How to read parquet files using only one thread on a worker/task node?

179 Views Asked by At

In spark, if we execute the following command:

spark.sql("select * from parquet.`/Users/MyUser/TEST/testcompression/part-00009-asdfasdf-e829-421d-b14f-asdfasdf.c000.snappy.parquet`")
  .show(5,false)

Spark distributes the read on all threads on a worker/task node. How do we execute this command and just limit it to one thread?

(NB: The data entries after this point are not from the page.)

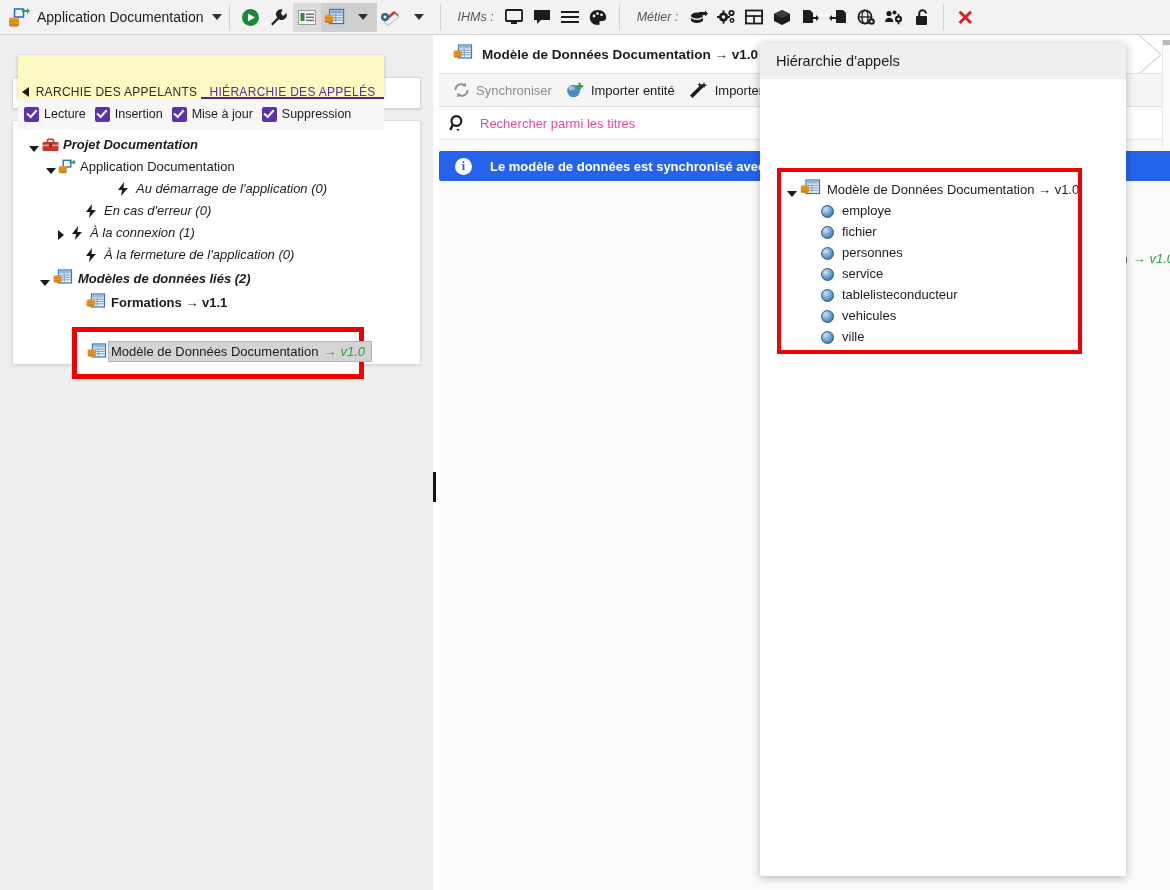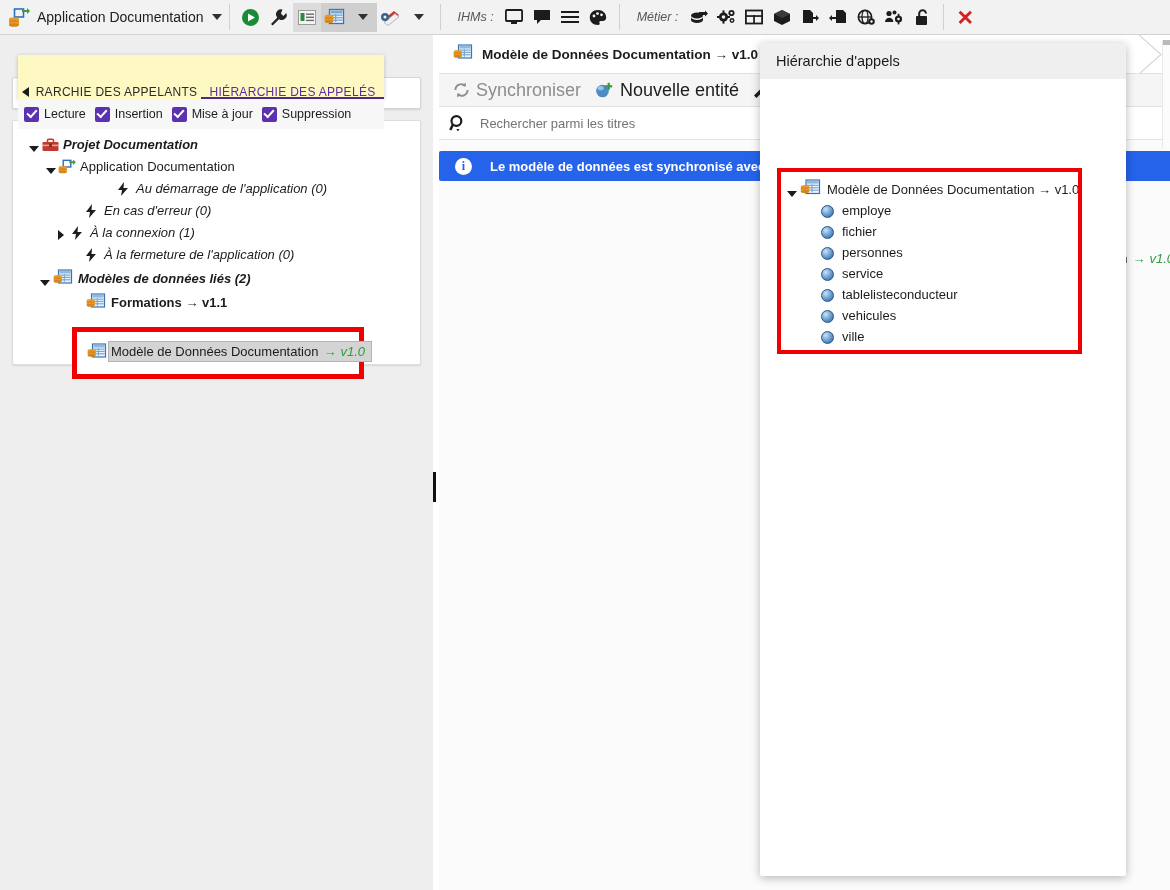--- a/index.html
+++ b/index.html
@@ -41,21 +41,21 @@
 
   
   #leftpanel { position:absolute; left:0; top:35px; width:433px; height:855px; background:#eeeeee; }
   .search-card {
     position:absolute; left:12px; top:42px; width:409px; height:32px;
     background:#fff; border:1px solid #d6d6d6; border-radius:2px;
     box-shadow:0 1px 2px rgba(0,0,0,.12);
     display:flex; align-items:center;
   }
   .search-icon { width:26px; margin-left:8px; display:flex; justify-content:center; flex:0 0 auto;}
-  .search-ph { color:#737373; font-size:13px; margin-left:6px; }
+  .search-ph { color:#ec4899; font-size:13px; margin-left:6px; }
 
   .tree-card {
     position:absolute; left:12px; top:85px; width:409px; height:245px;
     background:#fff; border:1px solid #dddddd; border-radius:2px;
     box-shadow:0 1px 2px rgba(0,0,0,.10);
     overflow:hidden;
   }
   .trow { display:flex; align-items:flex-end; height:22px; white-space:nowrap; }
   .tw { width:14px; flex:0 0 auto; display:flex; align-items:center; justify-content:center; }
   .tri-down { width:0;height:0;border-left:5px solid transparent;border-right:5px solid transparent;border-top:6px solid #1b1b1b; }
@@ -94,21 +94,21 @@
   #crumb-chev {
     position:absolute; left:700px; top:0; width:34px; height:38px; overflow:hidden;
   }
 
   #actionbar {
     position:absolute; left:0; top:39px; width:731px; height:33px;
     background:#f5f5f5; border-bottom:1px solid #e2e2e2;
     display:flex; align-items:center;
   }
   .act { display:flex; align-items:center; margin-left:14px; white-space:nowrap;}
-  .act .al { margin-left:6px; font-size:18px; }
+  .act .al { margin-left:6px; font-size:13px; }
   .act.dis .al { color:#8d8d8d; }
 
   #center-search {
     position:absolute; left:0; top:72px; width:731px; height:33px;
     background:#ffffff; border-bottom:1px solid #e4e4e4;
     display:flex; align-items:center;
   }
   #info-banner {
     position:absolute; left:439px; top:151px; width:731px; height:30px;
     background:#2563eb; color:#ffffff;
@@ -573,21 +573,21 @@
       </svg>
       <span class="al">Synchroniser</span>
     </div>
     <div class="act">
       <svg width="19" height="17" viewBox="0 0 19 17">
         <circle cx="7.5" cy="9" r="6.3" fill="#4e8cc4"></circle>
         <ellipse cx="5.6" cy="6.2" rx="3" ry="2.1" fill="#a9cdea" opacity=".85"></ellipse>
         <rect x="12.6" y="0.8" width="2.2" height="7" fill="#2e9e3e"></rect>
         <rect x="10.2" y="3.2" width="7" height="2.2" fill="#2e9e3e"></rect>
       </svg>
-      <span class="al">Nouvelle entité</span>
+      <span class="al">Importer entité</span>
     </div>
     <div class="act">
       <svg width="20" height="17" viewBox="0 0 20 17">
         <path d="M1 15.5 L12.5 4 l2.5 2.5 L3.5 18 z" fill="#1c1c1c" transform="translate(0,-2)"></path>
         <path d="M15 0 l.9 2.3 l2.3 .9 l-2.3 .9 l-.9 2.3 l-.9 -2.3 l-2.3 -.9 l2.3 -.9 z" fill="#1c1c1c"></path>
         <path d="M10.5 0.5 l.6 1.5 l1.5 .6 l-1.5 .6 l-.6 1.5 l-.6 -1.5 l-1.5 -.6 l1.5 -.6 z" fill="#1c1c1c"></path>
       </svg>
       <span class="al">Importer des </span>
     </div>
   </div>

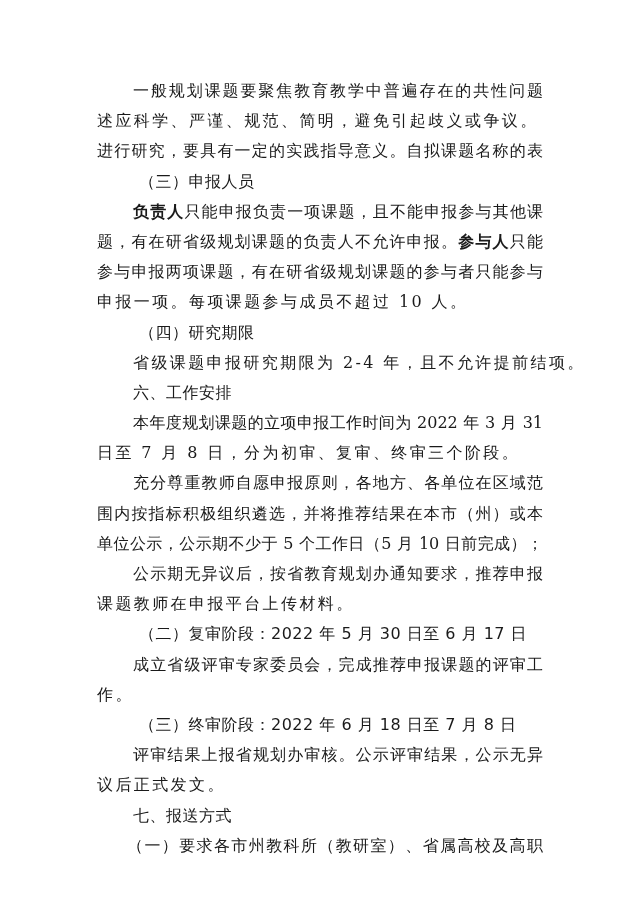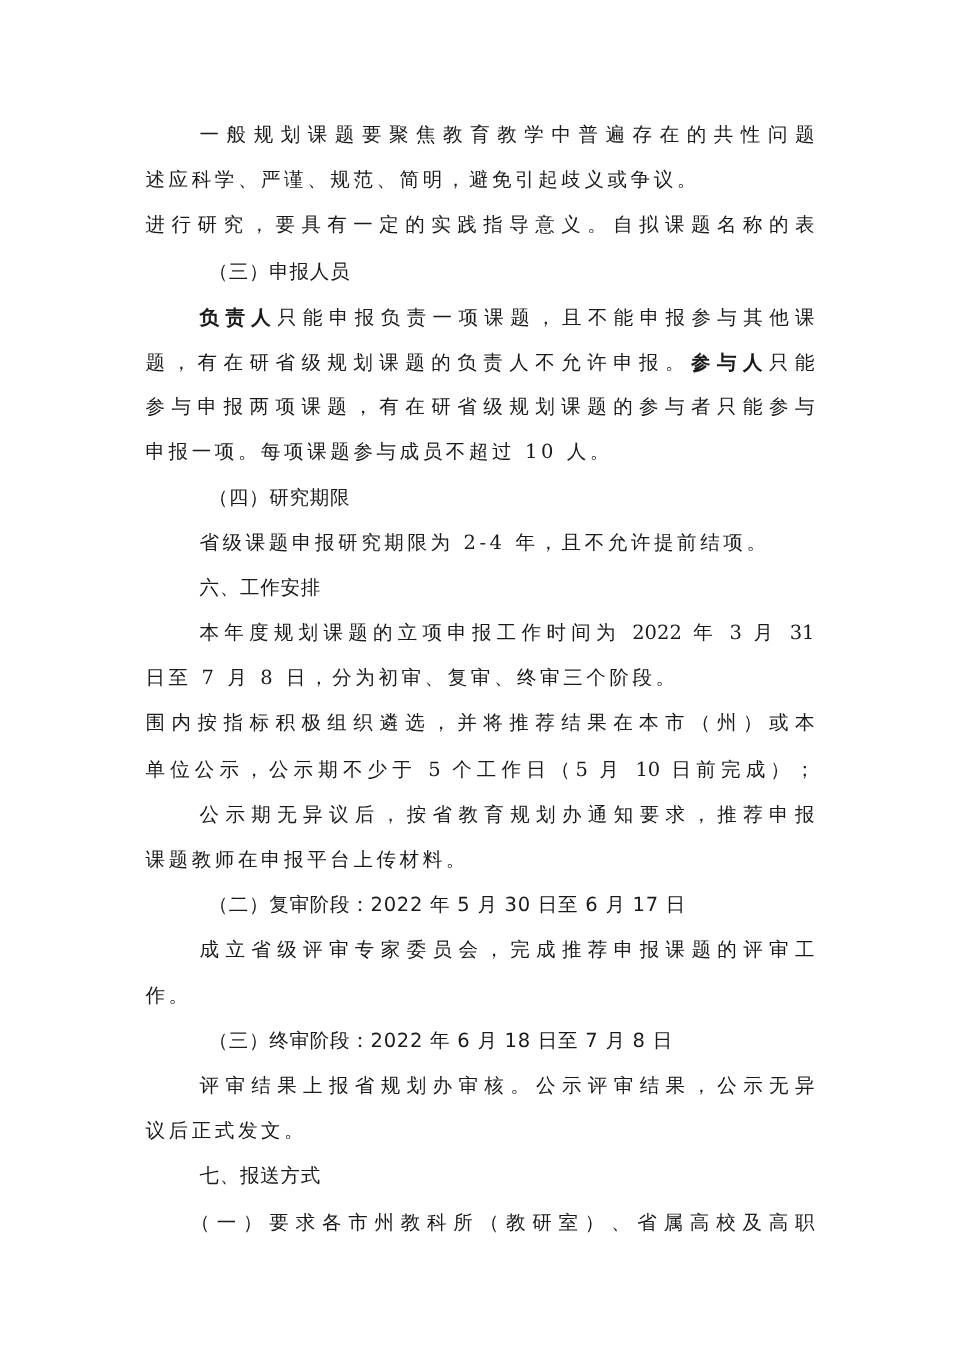--- a/index.html
+++ b/index.html
@@ -1,20 +1,20 @@
 <!DOCTYPE html>
 <html><head>
 <meta charset="utf-8">
 <style>
   html, body { margin: 0; padding: 0; background: #ffffff; }
   body { width: 637px; height: 900px; overflow: hidden; position: relative; }
   .page {
     position: absolute; left: 97px; top: 76px; width: 446px;
     font-family: "DejaVu Serif", "Liberation Serif", serif;
-    font-size: 13px; color: #1a1a1a;
+    font-size: 16px; color: #1a1a1a;
   }
   .line { height: 30.2px; line-height: 30.2px; white-space: nowrap; letter-spacing: 2.4px; }
   .just { text-align: justify; text-align-last: justify; letter-spacing: 0; }
   .indent { padding-left: 36px; }
   .indent-h { padding-left: 36px; }
   .bold { font-weight: normal; font-family: "DejaVu Sans", "Liberation Sans", sans-serif; letter-spacing: 0.5px; }
   b { font-family: Liberation Serif, serif; font-weight: bold; }
   .ind-paren { padding-left: 42px; }
 </style>
 </head>
@@ -28,20 +28,21 @@
 
   <div class="line just indent"><b>负责人</b><span>只能申报负责一项课题，且不能申报参与其他课</span></div>
   <div class="line just"><span>题，有在研省级规划课题的负责人不允许申报。</span><b>参与人</b><span>只能</span></div>
   <div class="line just">参与申报两项课题，有在研省级规划课题的参与者只能参与</div>
   <div class="line">申报一项。每项课题参与成员不超过 10 人。</div>
   <div class="line bold ind-paren">（四）研究期限</div>
   <div class="line indent">省级课题申报研究期限为 2-4 年，且不允许提前结项。</div>
   <div class="line bold indent-h">六、工作安排</div>
   <div class="line just indent">本年度规划课题的立项申报工作时间为 2022 年 3 月 31</div>
   <div class="line">日至 7 月 8 日，分为初审、复审、终审三个阶段。</div>
+  <div class="line just indent">充分尊重教师自愿申报原则，各地方、各单位在区域范</div>
   <div class="line just">围内按指标积极组织遴选，并将推荐结果在本市（州）或本</div>
   <div class="line just">单位公示，公示期不少于 5 个工作日（5 月 10 日前完成）；</div>
   <div class="line just indent">公示期无异议后，按省教育规划办通知要求，推荐申报</div>
   <div class="line">课题教师在申报平台上传材料。</div>
   <div class="line bold ind-paren">（二）复审阶段：2022 年 5 月 30 日至 6 月 17 日</div>
   <div class="line just indent">成立省级评审专家委员会，完成推荐申报课题的评审工</div>
   <div class="line">作。</div>
   <div class="line bold ind-paren">（三）终审阶段：2022 年 6 月 18 日至 7 月 8 日</div>
   <div class="line just indent">评审结果上报省规划办审核。公示评审结果，公示无异</div>
   <div class="line">议后正式发文。</div>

Is this even possible?

1

There are 1 best solutions below

2
On BEST ANSWER

If you want to do this for the whole spark session, you can limit the shuffle partitions (the number of partitions used for reduce actions) and the default parallelism (the number of partitions in RDDs for transformation actions) to 1:

spark.conf.set("spark.sql.shuffle.partitions",1)
spark.conf.set("spark.default.parallelism",1)
spark.sql("select * from parquet.`/Users/MyUser/TEST/testcompression/part-00009-asdfasdf-e829-421d-b14f-asdfasdf.c000.snappy.parquet`")
  .show(5,false)

If not, you can repartition your dataframe before calling an action operation:

spark.sql("select * from parquet.`/Users/MyUser/TEST/testcompression/part-00009-asdfasdf-e829-421d-b14f-asdfasdf.c000.snappy.parquet`")
  .repartition(1)
  .show(5,false)